Given their ages and the upward arc of their careers, there is an organic element to the improvement in the Canucks’ young stars since we last saw them in March. But it was not accidental.
“I didn’t know how long we were going to be off (with the shutdown) so I just took a couple of weeks off at the start,” Hughes explained. “I’d been playing hurt a little bit towards the end and so I needed a break just for that. But then coach (Travis) Green kind of got on me to start working out and trying to use this to my advantage to get stronger and better. He said this would be good for the team and it would help me, too, so he was on me a lot, calling me pretty much every week to discuss how things were going. That was huge as a motivator for me. That really helped me.”
Asked at camp if he pushed his young stars to treat the shutdown like an off-season developmentally, Green said: “I would say we talked openly about it and candidly, and expectations were for them to become stronger and better players when they come back.
“I thought at the beginning of this, if. . . the younger players on our team could come back and take a step it would give us a huge advantage for the same season we just left. That’s never happened before.”
There will be much about these playoffs that have never happened before. But inexperience, especially without fans to influence momentum, shouldn’t be the handicap it is typically considered to be. And if the league’s most talented young players are even better for the added development time, then teams like the Canucks that lean heavily on entry-level stars must be better, too.
“That’s not crazy,” veteran Jay Beagle said of the theory. “I think our whole team has seen that in these guys. It’s very noticeable with Hughes. He can just dominate the play and looks more comfortable out there, more confident, like a second-year pro. We’ve definitely seen it and talked about it as a group. The team is looking dangerous right now.”
Hughes, who is five-foot-10 and played the regular season at about 172 pounds, figures he added about five pounds of muscle over the last four months. He said he has progressed far beyond the player he was in September when he reported to the Canucks as 19-year-old prospect six months removed from the University of Michigan.
“Physically, it’s a huge difference,” he said. “But mentally, it’s even bigger. There is a lot I learned this year from the coaching staff and from the players. I think I’m smarter, I’m better, I’m more skilled, I’m stronger. I don’t think there will be as much of (an improvement) as there was from September to now ever again. But I’ll keep getting better.
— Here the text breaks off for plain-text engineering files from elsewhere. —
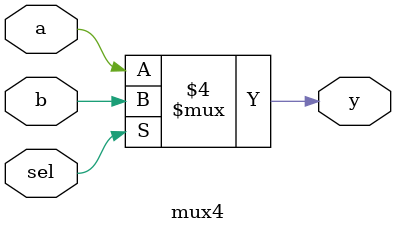
<source format=v>
module mux4(a,b,sel,y);
input a,b,sel;
output reg y;

always@(*) begin
	if(sel == 1'b0)
		y = a;
	else
		y = b;
end

endmodule
</source>
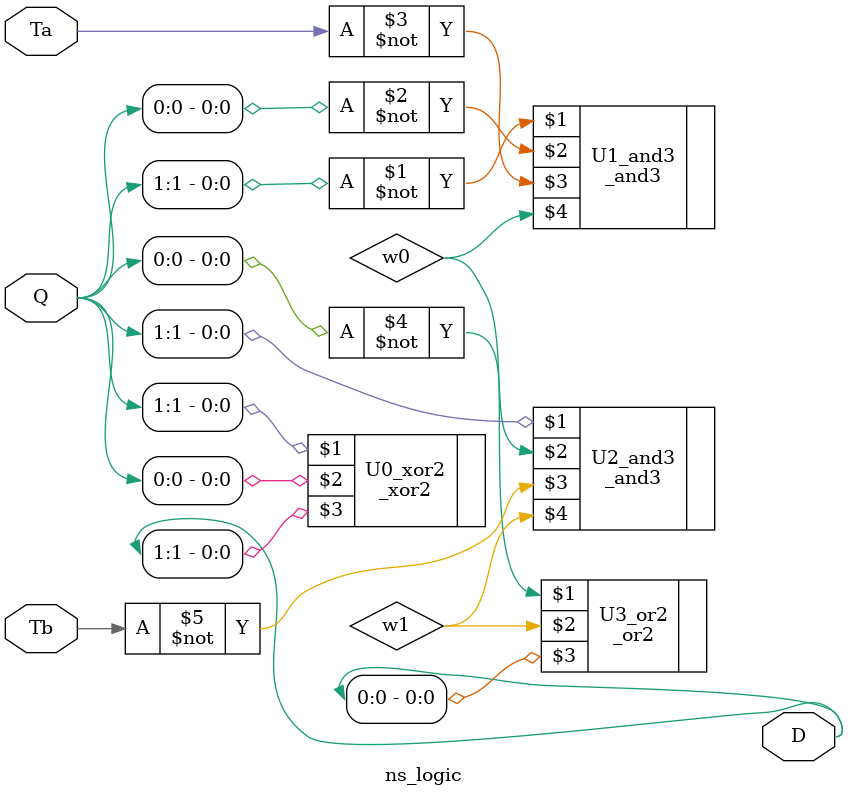
<source format=v>
module ns_logic(Q,Ta,Tb,D); //next state logic moudle
	input  [1:0]Q;
	input  Ta,Tb;
	output [1:0]D;
	wire 	 w0,w1;
	
	//struct next state logic module	
	_xor2 U0_xor2(Q[1], Q[0], D[1]);	
	_and3 U1_and3(~Q[1], ~Q[0], ~Ta, w0);
	_and3 U2_and3(Q[1], ~Q[0], ~Tb, w1);
	_or2 	U3_or2(w0, w1, D[0]);
endmodule 
</source>
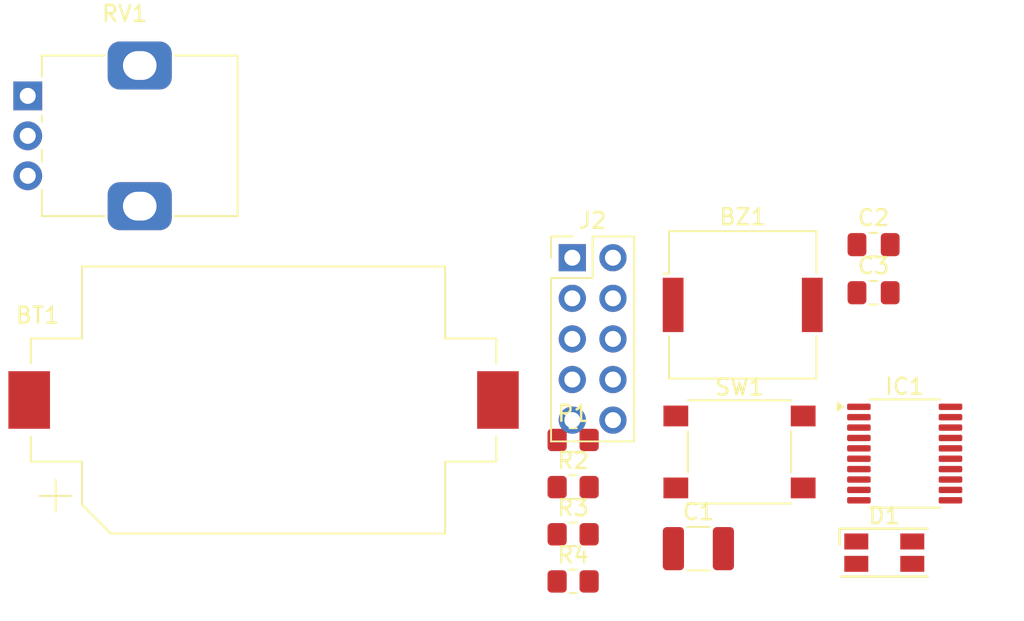
<source format=kicad_pcb>
(kicad_pcb
	(version 20240108)
	(generator "pcbnew")
	(generator_version "8.0")
	(general
		(thickness 1.58)
		(legacy_teardrops no)
	)
	(paper "A4")
	(layers
		(0 "F.Cu" signal)
		(31 "B.Cu" signal)
		(32 "B.Adhes" user "B.Adhesive")
		(33 "F.Adhes" user "F.Adhesive")
		(34 "B.Paste" user)
		(35 "F.Paste" user)
		(36 "B.SilkS" user "B.Silkscreen")
		(37 "F.SilkS" user "F.Silkscreen")
		(38 "B.Mask" user)
		(39 "F.Mask" user)
		(40 "Dwgs.User" user "User.Drawings")
		(41 "Cmts.User" user "User.Comments")
		(42 "Eco1.User" user "User.Eco1")
		(43 "Eco2.User" user "User.Eco2")
		(44 "Edge.Cuts" user)
		(45 "Margin" user)
		(46 "B.CrtYd" user "B.Courtyard")
		(47 "F.CrtYd" user "F.Courtyard")
		(48 "B.Fab" user)
		(49 "F.Fab" user)
	)
	(setup
		(stackup
			(layer "F.Cu"
				(type "copper")
				(thickness 0.035)
			)
			(layer "dielectric 1"
				(type "core")
				(thickness 1.51)
				(material "FR4")
				(epsilon_r 4.5)
				(loss_tangent 0.02)
			)
			(layer "B.Cu"
				(type "copper")
				(thickness 0.035)
			)
			(copper_finish "None")
			(dielectric_constraints no)
		)
		(pad_to_mask_clearance 0)
		(allow_soldermask_bridges_in_footprints no)
		(pcbplotparams
			(layerselection 0x00010fc_ffffffff)
			(plot_on_all_layers_selection 0x0000000_00000000)
			(disableapertmacros no)
			(usegerberextensions no)
			(usegerberattributes yes)
			(usegerberadvancedattributes yes)
			(creategerberjobfile yes)
			(dashed_line_dash_ratio 12.000000)
			(dashed_line_gap_ratio 3.000000)
			(svgprecision 4)
			(plotframeref no)
			(viasonmask no)
			(mode 1)
			(useauxorigin no)
			(hpglpennumber 1)
			(hpglpenspeed 20)
			(hpglpendiameter 15.000000)
			(pdf_front_fp_property_popups yes)
			(pdf_back_fp_property_popups yes)
			(dxfpolygonmode yes)
			(dxfimperialunits yes)
			(dxfusepcbnewfont yes)
			(psnegative no)
			(psa4output no)
			(plotreference yes)
			(plotvalue yes)
			(plotfptext yes)
			(plotinvisibletext no)
			(sketchpadsonfab no)
			(subtractmaskfromsilk no)
			(outputformat 1)
			(mirror no)
			(drillshape 1)
			(scaleselection 1)
			(outputdirectory "")
		)
	)
	(net 0 "")
	(net 1 "GND")
	(net 2 "VCC")
	(net 3 "unconnected-(BZ1---Pad2)")
	(net 4 "unconnected-(BZ1-+-Pad1)")
	(net 5 "NRST")
	(net 6 "unconnected-(D1-RK-Pad2)")
	(net 7 "unconnected-(D1-BK-Pad4)")
	(net 8 "unconnected-(D1-A-Pad1)")
	(net 9 "unconnected-(D1-GK-Pad3)")
	(net 10 "unconnected-(IC1-PA2-Pad8)")
	(net 11 "unconnected-(IC1-PA17{slash}A9-Pad13)")
	(net 12 "unconnected-(IC1-PA27_{slash}_A0-Pad2)")
	(net 13 "unconnected-(IC1-PA6-Pad10)")
	(net 14 "unconnected-(IC1-PA28_{slash}_A5-Pad3)")
	(net 15 "unconnected-(IC1-PA1-Pad12)")
	(net 16 "unconnected-(IC1-PA24_{slash}_A3-Pad19)")
	(net 17 "SWDIO")
	(net 18 "unconnected-(IC1-PA23-Pad18)")
	(net 19 "unconnected-(IC1-PA4-Pad5)")
	(net 20 "unconnected-(IC1-PA25_{slash}_A2-Pad20)")
	(net 21 "unconnected-(IC1-PA11-Pad6)")
	(net 22 "unconnected-(IC1-PA0-Pad11)")
	(net 23 "unconnected-(IC1-PA18{slash}A7-Pad14)")
	(net 24 "unconnected-(IC1-PA22_{slash}_A4-Pad17)")
	(net 25 "SWCLK")
	(net 26 "unconnected-(IC1-PA26_{slash}_A1-Pad1)")
	(net 27 "BLUE")
	(net 28 "GREEN")
	(net 29 "RED")
	(net 30 "unconnected-(R2-Pad1)")
	(net 31 "unconnected-(R2-Pad2)")
	(net 32 "unconnected-(R3-Pad2)")
	(net 33 "unconnected-(R3-Pad1)")
	(net 34 "unconnected-(R4-Pad1)")
	(net 35 "unconnected-(R4-Pad2)")
	(net 36 "unconnected-(RV1-Pad2)")
	(net 37 "unconnected-(SW1-Pad1)")
	(net 38 "BEEP")
	(net 39 "BTN")
	(footprint "Resistor_SMD:R_0805_2012Metric_Pad1.20x1.40mm_HandSolder" (layer "F.Cu") (at -25.2 -6.9))
	(footprint "Capacitor_SMD:C_1210_3225Metric_Pad1.33x2.70mm_HandSolder" (layer "F.Cu") (at -17.37 -8.95))
	(footprint "Package_SO:TSSOP-20_4.4x6.5mm_P0.65mm" (layer "F.Cu") (at -4.475 -14.9))
	(footprint "LED_SMD:LED_RGB_1210" (layer "F.Cu") (at -5.75 -8.7))
	(footprint "Battery:BatteryHolder_Keystone_1060_1x2032" (layer "F.Cu") (at -44.55 -18.249533))
	(footprint "Buzzer_Beeper:Buzzer_Murata_PKMCS0909E" (layer "F.Cu") (at -14.6 -24.2))
	(footprint "Resistor_SMD:R_0805_2012Metric_Pad1.20x1.40mm_HandSolder" (layer "F.Cu") (at -25.2 -15.75))
	(footprint "Resistor_SMD:R_0805_2012Metric_Pad1.20x1.40mm_HandSolder" (layer "F.Cu") (at -25.2 -9.85))
	(footprint "Capacitor_SMD:C_0805_2012Metric_Pad1.18x1.45mm_HandSolder" (layer "F.Cu") (at -6.42 -24.96))
	(footprint "Button_Switch_SMD:SW_SPST_PTS645" (layer "F.Cu") (at -14.8 -15))
	(footprint "Connector_PinHeader_2.54mm:PinHeader_2x05_P2.54mm_Vertical" (layer "F.Cu") (at -25.25 -27.15))
	(footprint "Capacitor_SMD:C_0805_2012Metric_Pad1.18x1.45mm_HandSolder" (layer "F.Cu") (at -6.42 -27.97))
	(footprint "Resistor_SMD:R_0805_2012Metric_Pad1.20x1.40mm_HandSolder" (layer "F.Cu") (at -25.2 -12.8))
	(footprint "Potentiometer_THT:Potentiometer_Alps_RK09K_Single_Vertical" (layer "F.Cu") (at -59.29 -37.275))
)

</source>
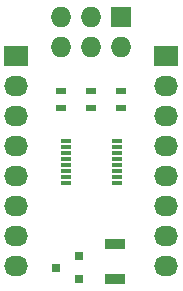
<source format=gbr>
G04 #@! TF.FileFunction,Soldermask,Top*
%FSLAX46Y46*%
G04 Gerber Fmt 4.6, Leading zero omitted, Abs format (unit mm)*
G04 Created by KiCad (PCBNEW no-vcs-found-product) date Wed 15 Jul 2015 01:59:35 AM PDT*
%MOMM*%
G01*
G04 APERTURE LIST*
%ADD10C,0.100000*%
%ADD11R,1.700000X0.900000*%
%ADD12R,1.727200X1.727200*%
%ADD13O,1.727200X1.727200*%
%ADD14R,2.032000X1.727200*%
%ADD15O,2.032000X1.727200*%
%ADD16R,0.800100X0.800100*%
%ADD17R,0.900000X0.500000*%
%ADD18R,0.889000X0.305000*%
G04 APERTURE END LIST*
D10*
D11*
X143002000Y-113210000D03*
X143002000Y-110310000D03*
D12*
X143510000Y-91059000D03*
D13*
X143510000Y-93599000D03*
X140970000Y-91059000D03*
X140970000Y-93599000D03*
X138430000Y-91059000D03*
X138430000Y-93599000D03*
D14*
X134620000Y-94361000D03*
D15*
X134620000Y-96901000D03*
X134620000Y-99441000D03*
X134620000Y-101981000D03*
X134620000Y-104521000D03*
X134620000Y-107061000D03*
X134620000Y-109601000D03*
X134620000Y-112141000D03*
D14*
X147320000Y-94361000D03*
D15*
X147320000Y-96901000D03*
X147320000Y-99441000D03*
X147320000Y-101981000D03*
X147320000Y-104521000D03*
X147320000Y-107061000D03*
X147320000Y-109601000D03*
X147320000Y-112141000D03*
D16*
X139938760Y-113218000D03*
X139938760Y-111318000D03*
X137939780Y-112268000D03*
D17*
X143510000Y-97294000D03*
X143510000Y-98794000D03*
X140970000Y-97294000D03*
X140970000Y-98794000D03*
X138430000Y-97294000D03*
X138430000Y-98794000D03*
D18*
X143132200Y-105076400D03*
X143132200Y-104576400D03*
X143132200Y-104076400D03*
X143132200Y-103576400D03*
X143132200Y-103076400D03*
X143132200Y-102576400D03*
X143132200Y-102076400D03*
X138792200Y-105076400D03*
X138792200Y-104576400D03*
X138792200Y-104076400D03*
X138792200Y-103576400D03*
X138792200Y-103076400D03*
X138792200Y-102576400D03*
X138792200Y-101576400D03*
X138792200Y-102076400D03*
X143132200Y-101576400D03*
M02*

</source>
“I’m not going to sit here and say, ‘Yeah, I’m ready for the playoffs.’ Who really knows? There are some big, strong guys over there (on the Wild) and I’ve got to be smart where I put my body and how long I hold on to pucks. Guys like the Sedins learned over the years how to look after their body. All it takes is one bad hit and it could be over. So it’s important for me to put myself in good spots.
“Every game takes its own shape and form, and some games I might be able to do a little more than others just based on how tight it is and what the other team is giving me. But I feel confident. We all feel confident in what we can do.”